Machine Learning is the process of extracting some kind of knowledge from data and later on, using this knowledge to make predictions about new unseen data.
The main aim behind machine learning is to automate decision making from data without developers manually specifying rules about the decision-making process and progress towards Artificial General Intelligence. The process of manually specifying rules will be exhausting and developers won't be able to specify all rules explicitly covering all scenarios.
As a part of the machine learning process, developers are given data which is generally
historical data and fields for which prediction needs to be made in the future. If historical data provided is not clean then developers need to spend time
cleaning data doing various activities like taking a decision on NAs, removing duplicate entries, converting data into the proper format for doing analysis and using Machine Learning Algorithm/Model. Developers then spend time analyzing data doing
exploratory data analysis, analyzing the relationship between the target and other variables, making visualization explaining relationships. Once developers are done with initial analysis, they divide data generally into 3 sets
(1. Train Set 2. Validation Set 3. Test Set ). After that developer spends time finding outright
algorithm/model on which he/she trains a model and tests its performance on the validation set in parallel. Once the developer finds out that the algorithm/model is performing well on Train & Validation Set then a final round of testing is performed on Test Set. If the algorithm/model performs well on Test Set as well then the developer can be sure that the model
generalizes well. If algorithms do not perform well on Validation/Test Set then the developer generally modifies few parameters of algorithm/model and then trains again. If that does not work as well then developers generally need to resort to designing another algorithm/model. The process is repeated from the designing model till the end until developers find the right algorithm/model which
generalizes well. Once developers find a right algorithm that generalizes when then it's put into production for making
predictions on future unseen data.
Machine Learning Process has below mentioned
stages generally performed by most of developers:
Supervised Machine Learning: In supervised machine learning, developers are given which target variable they need to predict in the future upon completion of building successful ML Algorithm/Model. The task of learning for algorithm/model is supervised by telling it what to predict hence called supervised machine learning.
Regression: Refers to the type of supervised machine learning where the predicted output variable is continuous.
Examples of regression:
* Based on persons age, education and few other personal attributes, predict his/her salary. * Based on attributes of apartment, predict its expected sale price.
Classification: Refers to the type of supervised machine learning where the predicted output variable is discrete/categorical (nominal variable, not ordinal).
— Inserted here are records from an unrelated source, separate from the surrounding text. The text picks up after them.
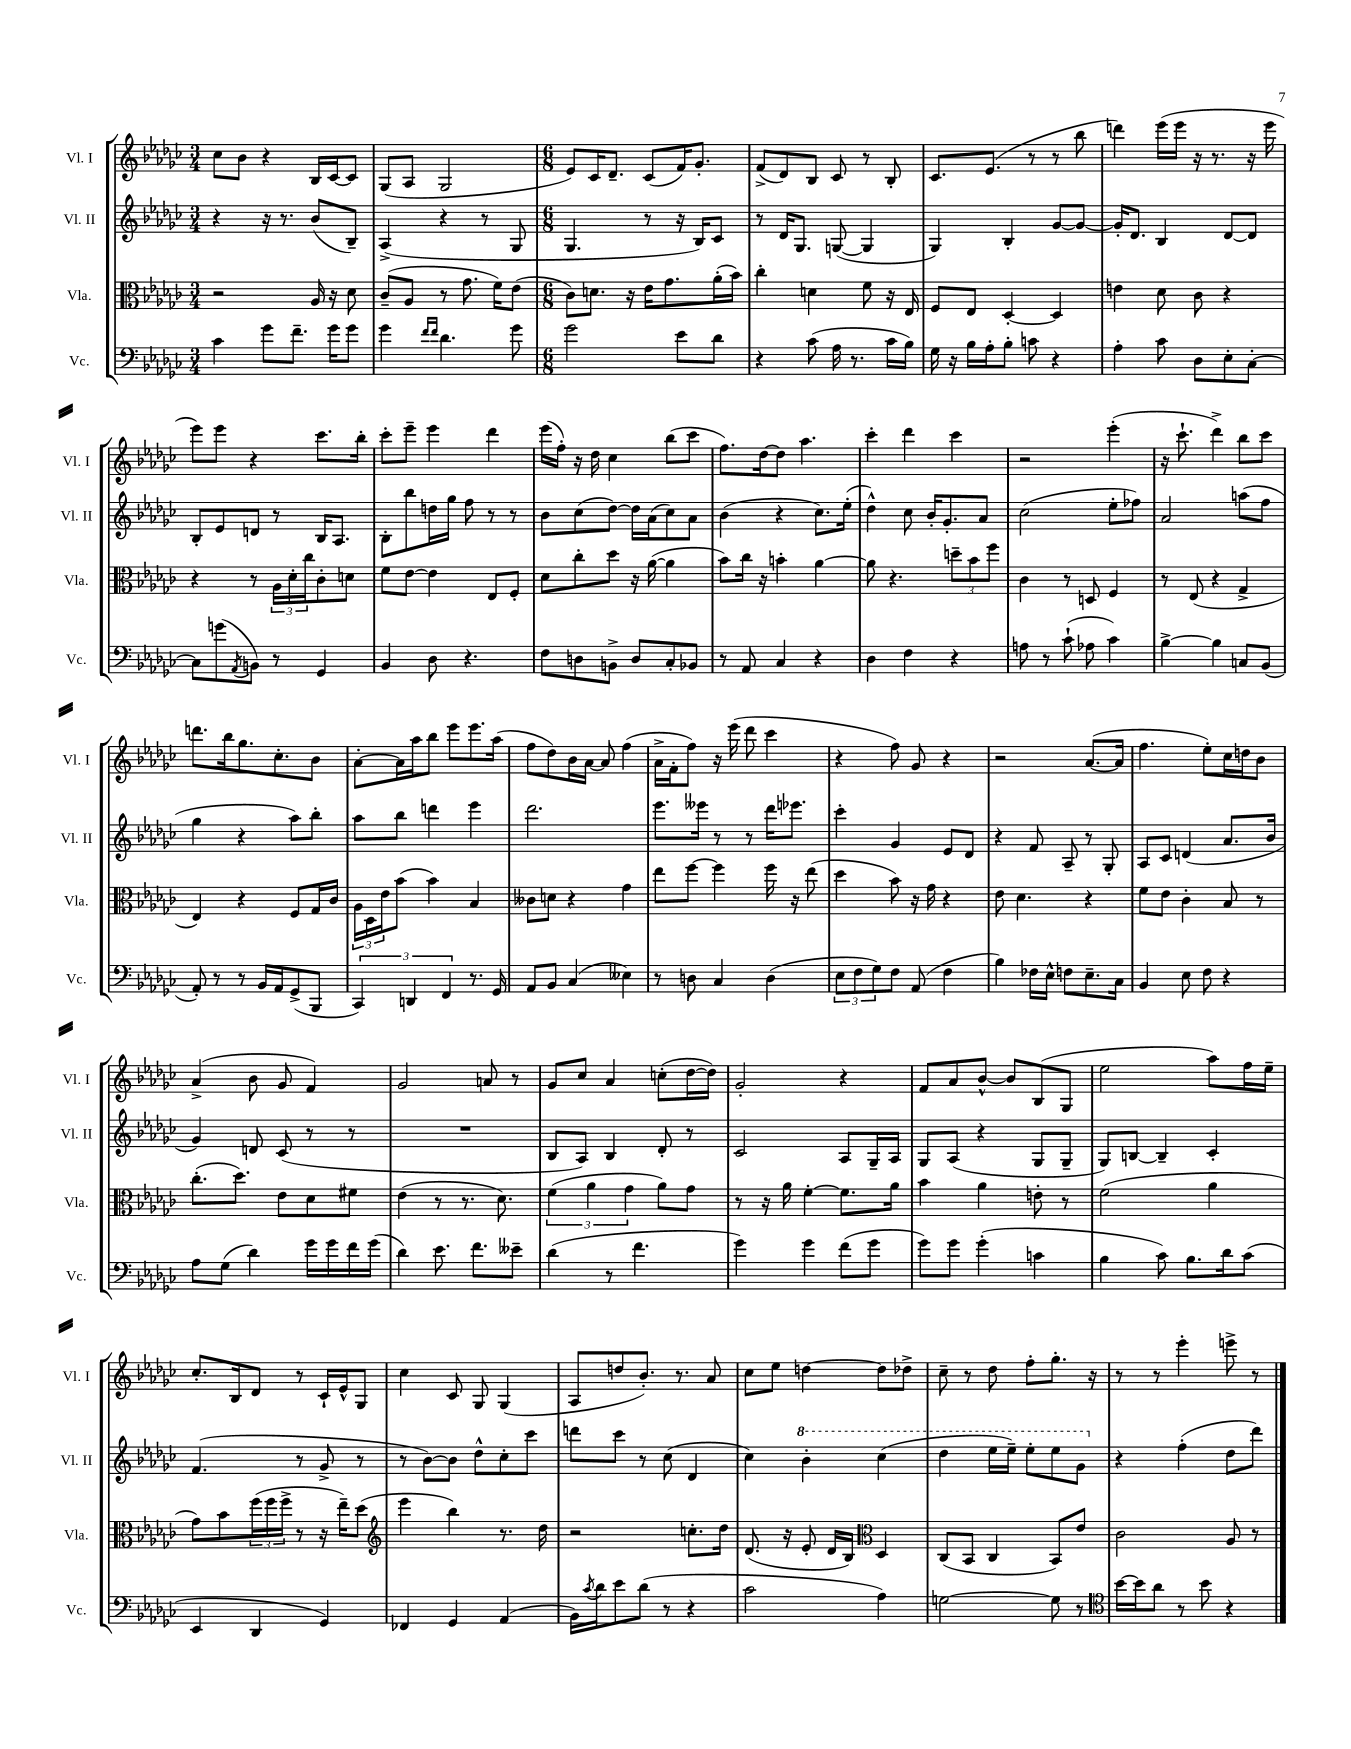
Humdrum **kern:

**kern	**kern	**kern	**kern
*part4	*part3	*part2	*part1
*staff4	*staff3	*staff2	*staff1
*I"Vc.	*I"Vla.	*I"Vl. II	*I"Vl. I
*I'Vc.	*I'Vla.	*I'Vl. II	*I'Vl. I
*clefF4	*clefC3	*clefG2	*clefG2
*k[b-e-a-d-g-c-]	*k[b-e-a-d-g-c-]	*k[b-e-a-d-g-c-]	*k[b-e-a-d-g-c-]
*M3/4	*M3/4	*M3/4	*M3/4
=1	=1	=1	=1
4c-\	2r	4r	8cc-\L
.	.	.	8b-\J
8g-\L	.	16r	4r
.	.	8.r	.
8.f~\J	.	.	.
.	16A-/	(8b-/L	16B-/LL
16g-\KL	16r	.	[16c-/J
8g-\J	8d-\	8B-~/J)	8c-/J]
=2	=2	=2	=2
4g-\	(8c-~/L	(4A-^/	(8G-/L
.	8A-/J	.	8A-/J
16qqf/LL	.	.	.
16qqf/JJ	.	.	.
4.d-\	8r	4r	2G-/
.	8.g-\	.	.
.	.	8r	.
.	16f\KL)	.	.
8g-\	(8e-\J	8G-/	.
=3	=3	=3	=3
*M6/8	*M6/8	*M6/8	*M6/8
2g-\	8c-\L)	4.G-/	8e-/L)
.	8.dn\J	.	16c-/K
.	.	.	8.d-~/J
.	16r	.	.
.	16e-\KL	8r	(8c-/L
.	8.g-\	.	.
8e-\L	.	16r	16f/K)
.	.	16B-/KL)	8.g-'/J
8d-\J	(16a-'\L	8c-/J	.
.	16b-\JJ)	.	.
=4	=4	=4	=4
4r	4cc-'\	8r	(8f^/L
.	.	16d-/KL	8d-/)
.	.	8.G-/J	.
(8c-\	4dn\	.	8B-/J
16A-\	.	([8Gn/	8c-/
8.r	.	.	.
.	8f\	4G/]	8r
16c-\LL	16r	.	8B-'/
16B-\JJ)	16E-/	.	.
=5	=5	=5	=5
16G-\	8F/L	4G-/)	8.c-/L
16r	.	.	.
16B-\LL	8E-/J	.	.
16A-'\J	.	.	(8.e-/J
8B-'\J	[4D-'/	4B-'/	.
8cn\	.	.	8r
4r	4D-/]	[8g-/L	8r
.	.	8g-/J_	8bb-\
=6	=6	=6	=6
4A-'\	4en\	16g-'/KL]	4dddn\)
.	.	8.d-/J	.
8c-\	8d-\	4B-/	(16eee-\LL
.	.	.	16eee-\JJ
8D-\L	8c-\	.	16r
.	.	.	8.r
8E-'\	4r	[8d-/L	.
[8C-'\J	.	8d-/J]	16r
.	.	.	16eee-\
!!LO:LB:g=z
=7	=7	=7	=7
8C-\L]	4r	8B-'/L	8eee-\L)
(8gn\	.	8e-/	8eee-\J
8qAA-/	.	.	.
8BBn\J)	8r	8dn/J	4r
8r	24A-\LL	8r	.
.	24d-'\	.	.
.	24cc-\J	.	.
4GG-/	8c-'\	16B-/KL	8.ccc-\L
.	.	8.A-/J	.
.	8dn\J	.	.
.	.	.	16bb-'\Jk
=8	=8	=8	=8
4BB-/	8f\L	8B-'\L	8ccc-'\L
.	[8e-\J	8bb-\	8eee-~\J
8D-\	4e-\]	16ddn\L	4eee-\
.	.	16gg-\JJ	.
4.r	.	8ff\	.
.	8E-/L	8r	4ddd-\
.	8F'/J	8r	.
=9	=9	=9	=9
8F\L	8d-\L	8b-\L	(16eee-\LL
.	.	.	16ff'\JJ)
8Dn\	8cc-'\	(8cc-\	16r
.	.	.	16dd-\
8BBn^\J	8dd-\J	[8dd-\J)	4cc-\
8D/L	16r	16dd-\LL]	.
.	([16a-\	(16a-\J	.
8C-'/	4a-\]	8cc-\)	(8bb-\L
8BB-X/J	.	8a-\J	8ccc-\J
=10	=10	=10	=10
8r	8b-\L)	(4b-\	8.ff\L)
8AA-/	16cc-\Jk	.	.
.	16r	.	[16dd-\k
4C-/	4bn'\	4r	8dd-\J]
.	.	.	4.aa-\
4r	[4a-\	8.cc-\L)	.
.	.	(16ee-'\Jk	.
=11	=11	=11	=11
4D-\	8a-\]	4dd-^^\)	4ccc-'\
.	4.r	.	.
4F\	.	8cc-\	4ddd-\
.	.	16b-'/KL	.
.	.	8.g-'/	.
4r	12ddn~\L	.	4ccc-\
.	12b-\	.	.
.	.	8a-/J	.
.	12ff\J	.	.
=12	=12	=12	=12
8An\	4c-\	(2cc-\	2r
8r	.	.	.
(8c-`\	8r	.	.
8A-X\	8Dn/	.	.
4c-\)	4F/	8ee-'\L	(4eee-'\
.	.	8ff-X\J)	.
=13	=13	=13	=13
[4B-^\	8r	2a-/	16r
.	.	.	8.ccc-`\
.	(8E-/	.	.
4B-\]	4r	.	4ddd-^\)
8Cn/L	4G-^/	(8aan\L	8bb-\L
(8BB-/J	.	8ff\J	8ccc-\J
!!LO:LB:g=z
=14	=14	=14	=14
8AA-'/)	4E-/)	4gg-\	8.dddn\L
8r	.	.	.
.	.	.	16bb-\k
8r	4r	4r	8.gg-\
16BB-/LL	.	.	.
16AA-/J	.	.	8.cc-'\
(8GG-^/	8F/L	8aa-\L)	.
8BBB-/J	16G-/L	8bb-'\J	8b-\J
.	16c-/JJ	.	.
=15	=15	=15	=15
6CC-/)	24A-\LL	8aa-\L	[8a-'\L
.	24D-\	.	.
.	24e-\J	.	.
.	(8b-\J	8bb-\J	16a-\L]
6DDn/	.	.	.
.	.	.	16aa-\J
.	4b-\)	4dddn\	8bb-\J
6FF/	.	.	.
.	.	.	8eee-\L
8.r	4B-/	4eee-\	8.eee-\
16GG-/	.	.	(16aa-\Jk
=16	=16	=16	=16
8AA-/L	8c--X\L	2.ddd-\	8ff\L
8BB-/J	8dn\J	.	8dd-\)
(4C-/	4r	.	16b-\L
.	.	.	[16a-\JJ
.	.	.	8a-/]
4E--X\)	4g-\	.	(4ff\
=17	=17	=17	=17
8r	8ee-\L	8.eee-\L	16a-^\LL
.	.	.	16f'\J
8Dn\	[8ff\J	.	8ff\J)
.	.	16eee--X\Jk	.
4C-/	4ff\]	8r	16r
.	.	.	(16eee-\
.	.	8r	8ddd-\
(4D\	16ff\	16ddd-\KL	4ccc-\
.	16r	8.eee-X\J	.
.	(8ee-\	.	.
=18	=18	=18	=18
12E-\L	4dd-\	4ccc-'\	4r
12F\	.	.	.
12G-\)	.	.	.
8F\J	8b-\)	4g-/	8ff\)
(8AA-/	16r	.	8g-/
.	16g-\	.	.
4F\	4r	8e-/L	4r
.	.	8d-/J	.
=19	=19	=19	=19
4B-\)	8e-\	4r	2r
.	4.d-\	.	.
16F-X\LL	.	8f/	.
16E-^^\JJ	.	.	.
8Fn\L	.	8A-~/	.
8.E-~\	4r	8r	([8.a-/L
.	.	8G-'/	.
16C-\Jk	.	.	16a-/Jk]
=20	=20	=20	=20
4BB-/	8f\L	8A-/L	4.ff\
.	8e-\J	8c-/J	.
8E-\	4c-'\	(4dn/	.
8F\	.	.	8ee-'\L)
4r	8B-/	8.a-/L	16cc-\L
.	.	.	16ddn\J
.	8r	.	8b-\J
.	.	16b-/Jk	.
!!LO:LB:g=z
=21	=21	=21	=21
8A-\L	(8.cc-'\L	4g-/)	(4a-^/
(8G-\J	.	.	.
.	8.dd-\J)	.	.
4d-\)	.	8dn/	8b-\
.	8e-\L	(8c-/	8g-/
16g-\LL	8d-\	8r	4f/)
16g-\	.	.	.
16f\	8f#X\J	8r	.
(16g-\JJ	.	.	.
=22	=22	=22	=22
4d-\)	(4e-\	2.r	2g-/
8.e-\	8r	.	.
.	8.r	.	.
8.f\L	.	.	.
.	.	.	8an/
.	8.d-\)	.	.
8e--X~\J	.	.	8r
=23	=23	=23	=23
(4d-\	(6f\	8B-/L	8g-/L
.	.	8A-/J)	8cc-/J
.	6a-\	.	.
8r	.	4B-/	4a-/
.	6g-\	.	.
4.f\	.	.	.
.	8a-\L)	8d-'/	(8ccn'\L
.	8g-\J	8r	[16dd-\L
.	.	.	16dd-\JJ])
=24	=24	=24	=24
4g-\)	8r	2c-/	2g-'/
.	16r	.	.
.	16a-\	.	.
4g-\	[4f'\	.	.
(8f\L	8.f\L]	8A-/L	4r
8g-\J	.	16G-~/L	.
.	16a-\Jk	16A-/JJ	.
=25	=25	=25	=25
8g-\L)	4b-\	8G-/L	8f/L
8g-\J	.	(8A-/J	8a-/
(4g-'\	4a-\	4r	[8b-^^/J
.	.	.	8b-/L]
4cn\	8en'\	8G-/L	(8B-/
.	8r	8G-~/J	8G-/J
=26	=26	=26	=26
4B-\	(2f\	8G-/L)	2ee-\
.	.	[8Bn/J	.
8c-\)	.	4B~/]	.
8.B-\L	.	.	.
.	4a-\	4c-'/	8aa-\L)
16d-\k	.	.	.
(8c-\J	.	.	16ff\L
.	.	.	16ee-~\JJ
!!LO:LB:g=z
=27	=27	=27	=27
4EE-/	8g-\L)	(4.f/	8.cc-'/L
.	8b-\	.	.
.	.	.	16B-/k
4DD-/	(24ff\L	.	8d-/J
.	24ff\	.	.
.	24ff^\JJ	.	.
.	8r	8r	8r
4GG-/)	16r	8g-^/	16c-`/LL
.	16ee-~\KL)	.	16e-^^/J
.	(8dd-\J	8r	8G-/J
=28	=28	=28	=28
*	*clefG2	*	*
4FF-X/	4eee-\	8r	4cc-\
.	.	[8b-\L)	.
4GG-/	4bb-\)	8b-\J]	8c-/
.	.	8dd-^^\L	8G-/
(4AA-/	8.r	8cc-'\	(4G-/
.	.	8ccc-\J	.
.	16dd-\	.	.
=29	=29	=29	=29
16BB-\LL)	2r	8dddn\L	8A-/L
8qc-/	.	.	.
16d-\J	.	.	.
8e-\	.	8ccc-\J	8ddn/
(8d-\J	.	8r	8.b-'/J)
8r	.	(8cc-\	.
.	.	.	8.r
4r	8.ccn'\L	4d-/	.
.	.	.	8a-/
.	16dd-\Jk	.	.
=30	=30	=30	=30
2c-\	(8.d-/	4cc-\)	8cc-\L
.	.	.	8ee-\J
.	16r	.	.
*	*	*8va	*
.	8e-'/	4bb-'\	[4ddn\
.	16d-/LL	.	.
.	16B-/JJ)	.	.
*	*clefC3	*	*
4A-\)	4D-/	(4ccc-\	8dd\L]
.	.	.	8dd-X^\J
=31	=31	=31	=31
[2Gn\	(8C-/L	4ddd-\	8cc-~\
.	8BB-/J	.	8r
.	4C-/	16eee-\LL	8dd-\
.	.	16eee-~\JJ)	.
.	.	8eee-'\L	8ff'\L
8G\]	8BB-/L)	8eee-\	8.gg-'\J
8r	8e-/J	8gg-\J	.
.	.	.	16r
=32	=32	=32	=32
*clefC4	*	*	*
*	*	*X8va	*
[16b-\LL	2c-\	4r	8r
16b-\J]	.	.	.
8a-\J	.	.	8r
8r	.	(4ff'\	4eee-'\
8b-\	.	.	.
4r	8A-/	8dd-\L	8eeen^\
.	8r	8ddd-\J)	8r
==	==	==	==
*-	*-	*-	*-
Examples of classification:
* Given list of images of flowers, determine flower name * Given data about few tumor patients data, predict for future patient whether he/she has a malignant tumor or not. * Determine comment on quora is toxic or not.
Unsupervised Machine Learning: In unsupervised machine learning, developers are not given any insight into data like supervised and they need to design algorithm/model which can help find out some insight/structure from data without any prior knowledge about data.
Clustering: Refers to a type of unsupervised machine learning where algorithm/model tries to divide data into clusters where each cluster has data of same type/characteristics.
Examples of clustering:
* Given the mixture of sound from different sources, separate sounds from different sources. * Cluster bunch of PDFs into clusters based on their contents. * Clusters students into a cluster based on their performances through various exams to design custom coaching plans as per the performance of a student.
Dimensionality Reduction : Refers to type of unsupervised machine learning where algorithm/model tries to represent original data as lower dimension data hence resulting in taking less space but still does have the same meaning/characteristics of original data. Also refers to as
data compression by some in ML community.
Examples of dimensionality reduction:
* Data compression which will be used by other Machine Learning Models.